CAVC Reverses BVA’s Denial of Specially Adapted Housing Benefit
Facts of the Case
The Veteran served on active duty from May 1981 to May 1984. He was awarded service connection for the right foot in October 1984. He was also granted service connection for his low back condition in 2002. As his back pain was severe, the Veteran used a walking stick to get around, had difficulty standing for any length of time, and struggled at times to stand up from sitting. Furthermore, the Veteran used a cane and had limited ability to use his arms due to radicular pain. In 2006, the Veteran was awarded total disability based on individual unemployability (TDIU). In October 2007, the Veteran submitted a claim for specially adapted housing. The Regional Office denied his claim in March 2008. He appealed this decision the following month.
The Board remanded the Veterans claims in July 2012 in order to obtain updated treatment records as well as a copy of his most recent VA examination. Entitlement to special home adaptation and specially adapted housing was again denied in January 2013. In March 2013, the Veteran was awarded service connection for radiculopathy of the bilateral lower extremities. In May 2014, service connection for a urinary condition associated with degenerative disc disease of the lumbar spine was granted. The RO finally awarded the Veteran special monthly compensation (“SMC”) based on housebound status in May 2014. The Board denied entitlement to specially adapted housing or a special home adaptation grant in its October 22, 2015 decision.
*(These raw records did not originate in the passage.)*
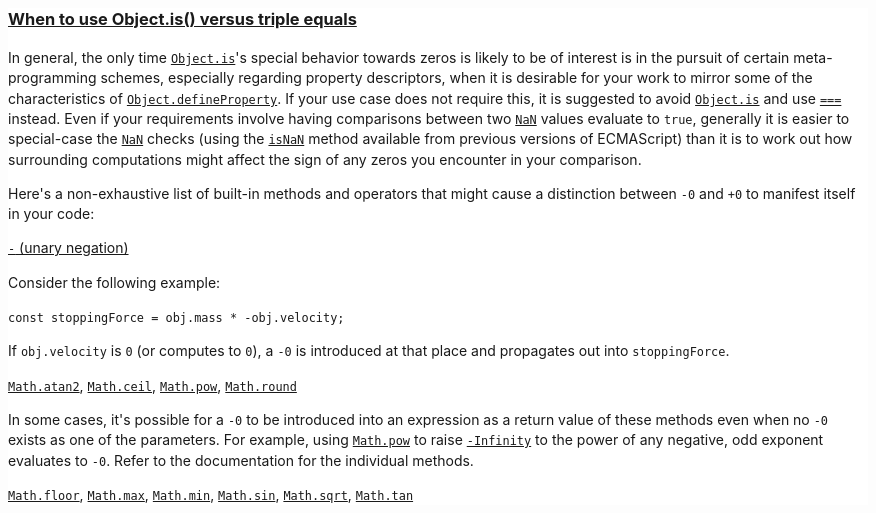 ### [When to use Object.is() versus triple equals](#when_to_use_object.is_versus_triple_equals)

In general, the only time [`Object.is`](https://developer.mozilla.org/en-US/docs/Web/JavaScript/Reference/Global_Objects/Object/is)'s special behavior towards zeros is likely to be of interest is in the pursuit of certain meta-programming schemes, especially regarding property descriptors, when it is desirable for your work to mirror some of the characteristics of [`Object.defineProperty`](https://developer.mozilla.org/en-US/docs/Web/JavaScript/Reference/Global_Objects/Object/defineProperty). If your use case does not require this, it is suggested to avoid [`Object.is`](https://developer.mozilla.org/en-US/docs/Web/JavaScript/Reference/Global_Objects/Object/is) and use [`===`](https://developer.mozilla.org/en-US/docs/Web/JavaScript/Reference/Operators/Strict_equality) instead. Even if your requirements involve having comparisons between two [`NaN`](https://developer.mozilla.org/en-US/docs/Web/JavaScript/Reference/Global_Objects/NaN) values evaluate to `true`, generally it is easier to special-case the [`NaN`](https://developer.mozilla.org/en-US/docs/Web/JavaScript/Reference/Global_Objects/NaN) checks (using the [`isNaN`](https://developer.mozilla.org/en-US/docs/Web/JavaScript/Reference/Global_Objects/isNaN) method available from previous versions of ECMAScript) than it is to work out how surrounding computations might affect the sign of any zeros you encounter in your comparison.

Here's a non-exhaustive list of built-in methods and operators that might cause a distinction between `-0` and `+0` to manifest itself in your code:

[`-` (unary negation)](https://developer.mozilla.org/en-US/docs/Web/JavaScript/Reference/Operators/Unary_negation)

Consider the following example:

```
const stoppingForce = obj.mass * -obj.velocity;
```

If `obj.velocity` is `0` (or computes to `0`), a `-0` is introduced at that place and propagates out into `stoppingForce`.

[`Math.atan2`](https://developer.mozilla.org/en-US/docs/Web/JavaScript/Reference/Global_Objects/Math/atan2), [`Math.ceil`](https://developer.mozilla.org/en-US/docs/Web/JavaScript/Reference/Global_Objects/Math/ceil), [`Math.pow`](https://developer.mozilla.org/en-US/docs/Web/JavaScript/Reference/Global_Objects/Math/pow), [`Math.round`](https://developer.mozilla.org/en-US/docs/Web/JavaScript/Reference/Global_Objects/Math/round)

In some cases, it's possible for a `-0` to be introduced into an expression as a return value of these methods even when no `-0` exists as one of the parameters. For example, using [`Math.pow`](https://developer.mozilla.org/en-US/docs/Web/JavaScript/Reference/Global_Objects/Math/pow) to raise [`-Infinity`](https://developer.mozilla.org/en-US/docs/Web/JavaScript/Reference/Global_Objects/Infinity) to the power of any negative, odd exponent evaluates to `-0`. Refer to the documentation for the individual methods.

[`Math.floor`](https://developer.mozilla.org/en-US/docs/Web/JavaScript/Reference/Global_Objects/Math/floor), [`Math.max`](https://developer.mozilla.org/en-US/docs/Web/JavaScript/Reference/Global_Objects/Math/max), [`Math.min`](https://developer.mozilla.org/en-US/docs/Web/JavaScript/Reference/Global_Objects/Math/min), [`Math.sin`](https://developer.mozilla.org/en-US/docs/Web/JavaScript/Reference/Global_Objects/Math/sin), [`Math.sqrt`](https://developer.mozilla.org/en-US/docs/Web/JavaScript/Reference/Global_Objects/Math/sqrt), [`Math.tan`](https://developer.mozilla.org/en-US/docs/Web/JavaScript/Reference/Global_Objects/Math/tan)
CCK Appeals the denial of specially adapted housing
CCK argued, and the Court agreed, that the Board used the wrong definition of loss of use. In its decision, the Board found that the Veteran’s service-connected disabilities did not result in the loss of use of his lower extremities. As the correct standard for loss of use in the context of specially adapted housing is when the Veteran is precluded from locomotion without the regular and constant use of assistive devices, the Board’s reasoning was inadequate. Because the Board explicitly or implicitly conceded that the Veteran met all the other requirements for eligibility for specially adapted housing, the Court reversed the Board’s decision to deny entitlement and remanded the matter for the Board to provide the Veteran with an appropriate benefit.